Ayrıca hakim gayrimenkulde kat mülkiyeti kurulabileceğini araştırması gerekmektedir. Kat mülkiyeti kurulabilecek bir taşınmazda satış suretiyle ortaklığın giderilmesi kararı verilemez.
- Satış Suretiyle İzalei Şuyu
Satış suretiyle ortaklığın giderilmesi uygulamada en çok görülen usuldür. Bu usulde anlaşamayan paydaşların açtıkları dava sonucunda gayrimenkulün bilirkişi vasıtasıyla değerinin hesaplanarak ihale usulüyle satışı yapılmaktadır. Bu satışı mahkeme aracılığıyla değil satış memurluğu veya icra dairesi aracılığıyla yapılmaktadır. Bu sebeple bu davalarda usul yönünden sıkıntı yaşamamak ve davanın hızlı sonuçlanması açısından İzale-i Şuyu avukatıyla görüşmekte çok büyük fayda vardır.
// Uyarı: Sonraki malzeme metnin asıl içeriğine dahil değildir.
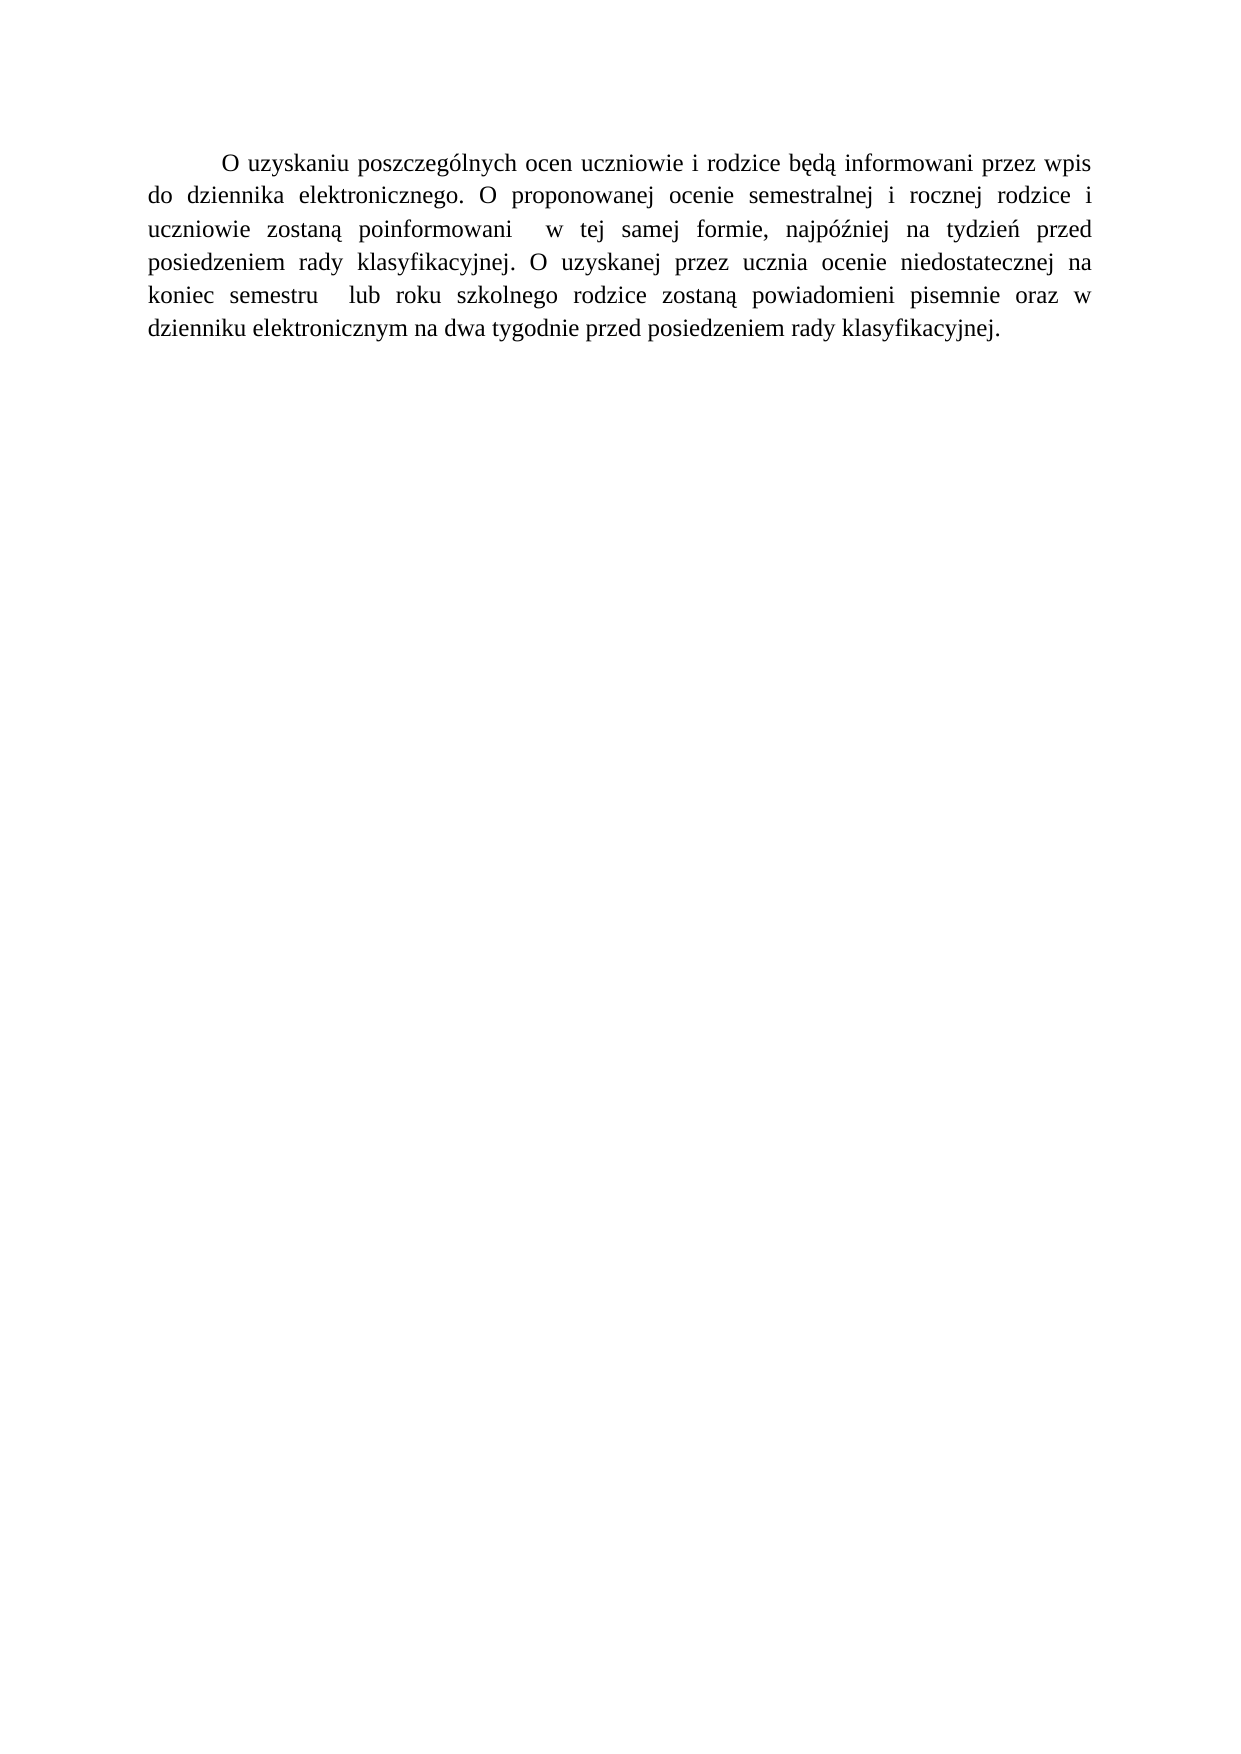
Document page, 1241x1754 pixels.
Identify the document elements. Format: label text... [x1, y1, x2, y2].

text O uzyskaniu poszczególnych ocen uczniowie i rodzice będą informowani przez wpis do dziennika elektronicznego. O proponowanej ocenie semestralnej i rocznej rodzice i uczniowie zostaną poinformowani w tej samej formie, najpóźniej na tydzień przed posiedzeniem rady klasyfikacyjnej. O uzyskanej przez ucznia ocenie niedostatecznej na koniec semestru lub roku szkolnego rodzice zostaną powiadomieni pisemnie oraz w dzienniku elektronicznym na dwa tygodnie przed posiedzeniem rady klasyfikacyjnej. [148, 148, 1093, 341]
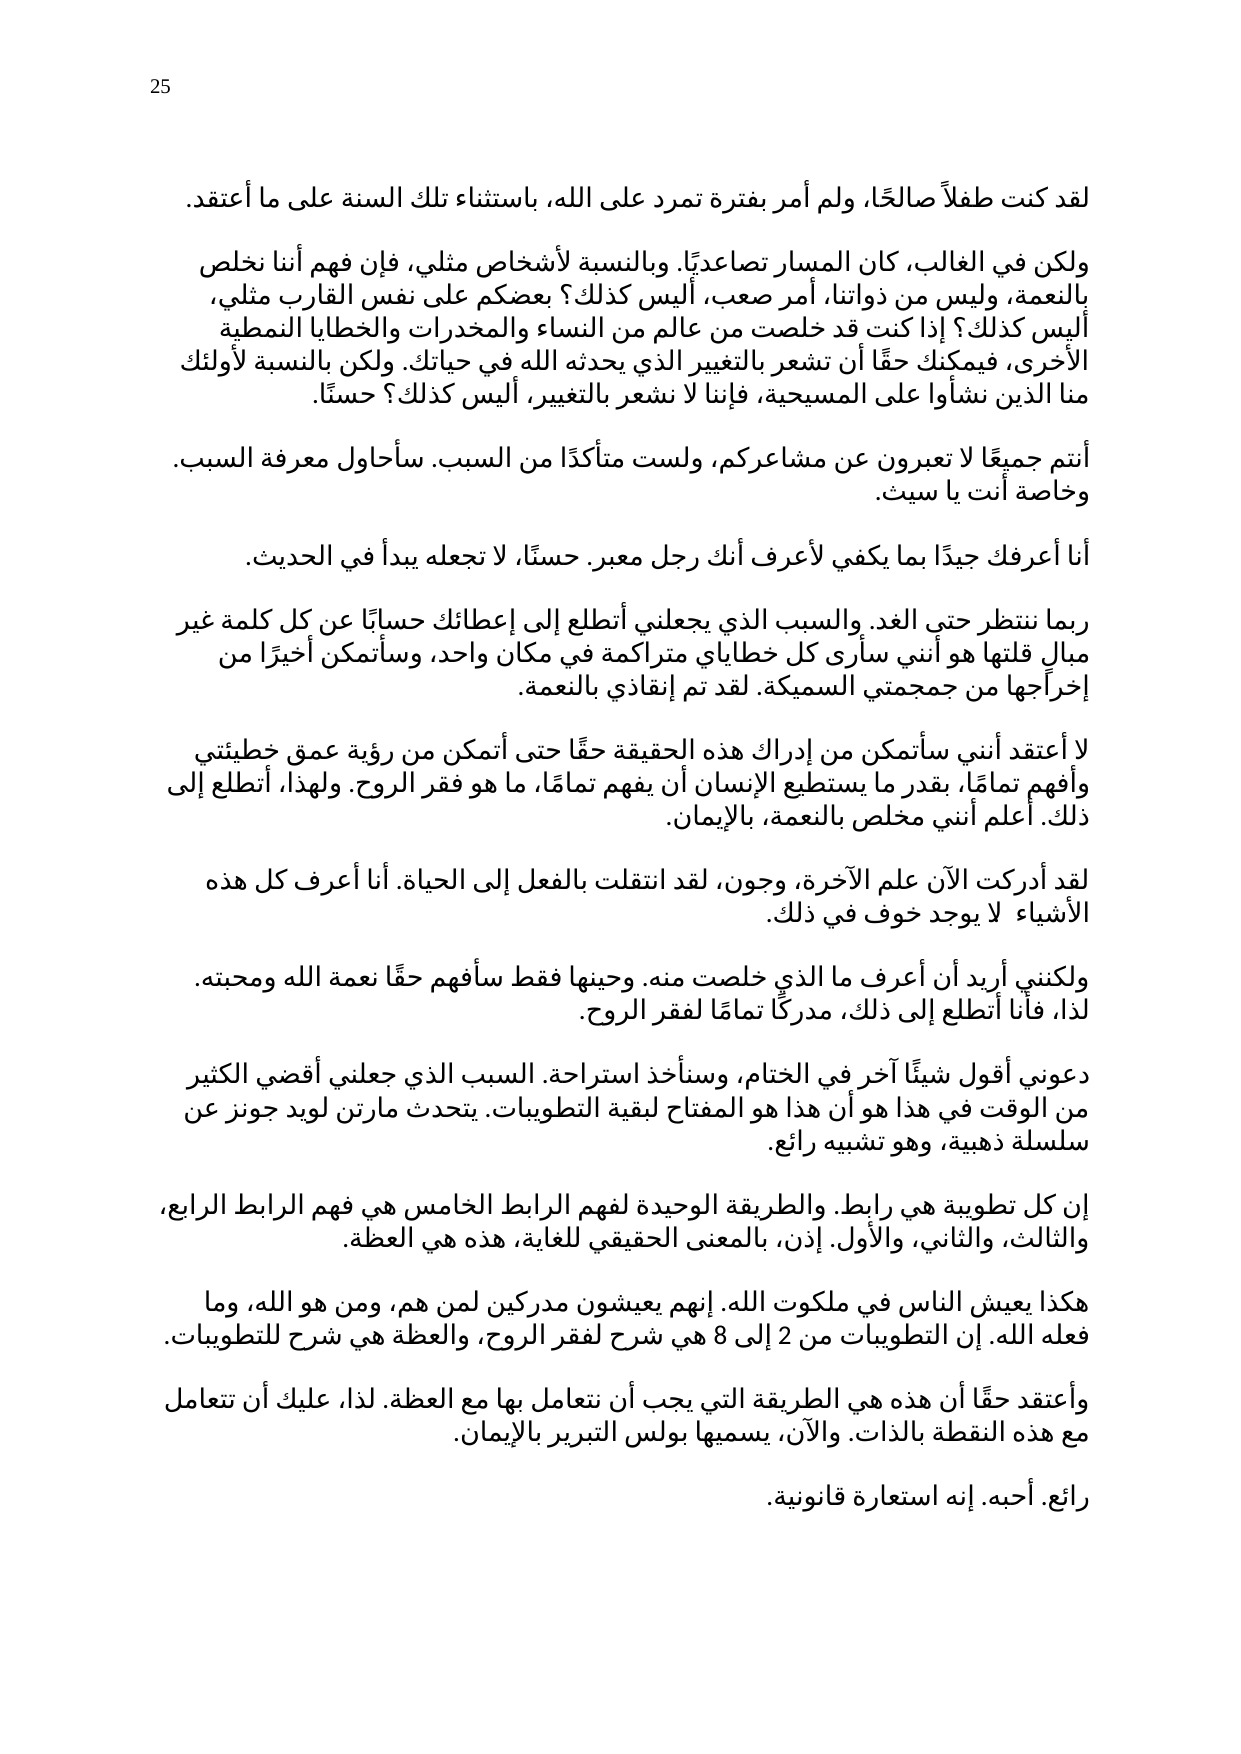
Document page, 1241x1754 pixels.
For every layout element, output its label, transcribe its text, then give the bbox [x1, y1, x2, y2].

text أنتم جميعًا لا تعبرون عن مشاعركم، ولست متأكدًا من السبب. سأحاول معرفة السبب. وخاصة أنت يا سيث. [150, 442, 1090, 508]
text أنا أعرفك جيدًا بما يكفي لأعرف أنك رجل معبر. حسنًا، لا تجعله يبدأ في الحديث. [150, 539, 1090, 572]
text لقد أدركت الآن علم الآخرة، وجون، لقد انتقلت بالفعل إلى الحياة. أنا أعرف كل هذه الأشياء. لا يوجد خوف في ذلك. [150, 863, 1090, 929]
text لا أعتقد أنني سأتمكن من إدراك هذه الحقيقة حقًا حتى أتمكن من رؤية عمق خطيئتي وأفهم تمامًا، بقدر ما يستطيع الإنسان أن يفهم تمامًا، ما هو فقر الروح. ولهذا، أتطلع إلى ذلك. أعلم أنني مخلص بالنعمة، بالإيمان. [150, 733, 1090, 832]
text هكذا يعيش الناس في ملكوت الله. إنهم يعيشون مدركين لمن هم، ومن هو الله، وما فعله الله. إن التطويبات من 2 إلى 8 هي شرح لفقر الروح، والعظة هي شرح للتطويبات. [150, 1285, 1090, 1351]
text ربما ننتظر حتى الغد. والسبب الذي يجعلني أتطلع إلى إعطائك حسابًا عن كل كلمة غير مبالٍ قلتها هو أنني سأرى كل خطاياي متراكمة في مكان واحد، وسأتمكن أخيرًا من إخراجها من جمجمتي السميكة. لقد تم إنقاذي بالنعمة. [150, 603, 1090, 702]
text لقد كنت طفلاً صالحًا، ولم أمر بفترة تمرد على الله، باستثناء تلك السنة على ما أعتقد. [150, 181, 1090, 214]
text دعوني أقول شيئًا آخر في الختام، وسنأخذ استراحة. السبب الذي جعلني أقضي الكثير من الوقت في هذا هو أن هذا هو المفتاح لبقية التطويبات. يتحدث مارتن لويد جونز عن سلسلة ذهبية، وهو تشبيه رائع. [150, 1058, 1090, 1157]
text ولكنني أريد أن أعرف ما الذي خلصت منه. وحينها فقط سأفهم حقًا نعمة الله ومحبته. لذا، فأنا أتطلع إلى ذلك، مدركًا تمامًا لفقر الروح. [150, 961, 1090, 1027]
text إن كل تطويبة هي رابط. والطريقة الوحيدة لفهم الرابط الخامس هي فهم الرابط الرابع، والثالث، والثاني، والأول. إذن، بالمعنى الحقيقي للغاية، هذه هي العظة. [150, 1188, 1090, 1254]
text ولكن في الغالب، كان المسار تصاعديًا. وبالنسبة لأشخاص مثلي، فإن فهم أننا نخلص بالنعمة، وليس من ذواتنا، أمر صعب، أليس كذلك؟ بعضكم على نفس القارب مثلي، أليس كذلك؟ إذا كنت قد خلصت من عالم من النساء والمخدرات والخطايا النمطية الأخرى، فيمكنك حقًا أن تشعر بالتغيير الذي يحدثه الله في حياتك. ولكن بالنسبة لأولئك منا الذين نشأوا على المسيحية، فإننا لا نشعر بالتغيير، أليس كذلك؟ حسنًا. [150, 245, 1090, 410]
text رائع. أحبه. إنه استعارة قانونية. [150, 1479, 1090, 1512]
text وأعتقد حقًا أن هذه هي الطريقة التي يجب أن نتعامل بها مع العظة. لذا، عليك أن تتعامل مع هذه النقطة بالذات. والآن، يسميها بولس التبرير بالإيمان. [150, 1382, 1090, 1448]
Eğer hissedarların tamamının rızası olması halinde ihaleye 3. kişilerin katılımının engellenip hissedarlar arasında yapılması talep edilebilir.
Ayrıca gayrimenkul üzerinde bina, ağaç, vs. gibi bütünleyici parçalar mevcutsa bilirkişi vasıtasıyla muhdesatın değerleride tespit edilmelidir. Çünkü gayrimenkul ile bütünleyici parçaların tamamının satışı yapılmak zorundadır. Eğer muhsedat ile ilgili tapuda hak sahipliğine ilişkin şerh varsa veya bütün hissedarlar bu konuda anlaşabiliyorsa, bilirkişi bunu dikkate alarak muhdesatın hak sahibine verilmesini raporunda yazmaktadır. Geri kalan arz ve muhdesatın değeri ise herkesin payları oranında paylaştırılacaktır.
Muhdesatın Aidiyetiyle İlgili Anlaşmazlık Varsa Ne Olacak?
Bu durumla alakalı hissedarlar arasında anlaşmazlık söz konusu olup muhdesatlar hakkında hak sahipliğinde anlaşamama durumu olması halinde Muhsedatın Aidiyetinin Tespiti Davası açılarak hak sahipliğinde ki belirsizliğin giderilmesi amaçlanır. Eğer İzale-i Şuyu davası açılmış ise Muhdesatın Aidetinin Tespiti davası bitmeden İzale-i Şuyu davası sonuçlandırılamaz.
İzale-i Şuyu davalarında bir çok prosedür olup, keşif, bilirkişi, muhdesatlar konularında hak kayıpları yaşamamak için mutlaka bir gayrimenkul avukatı ile anlaşılarak destek alınması çok yerinde olacaktır.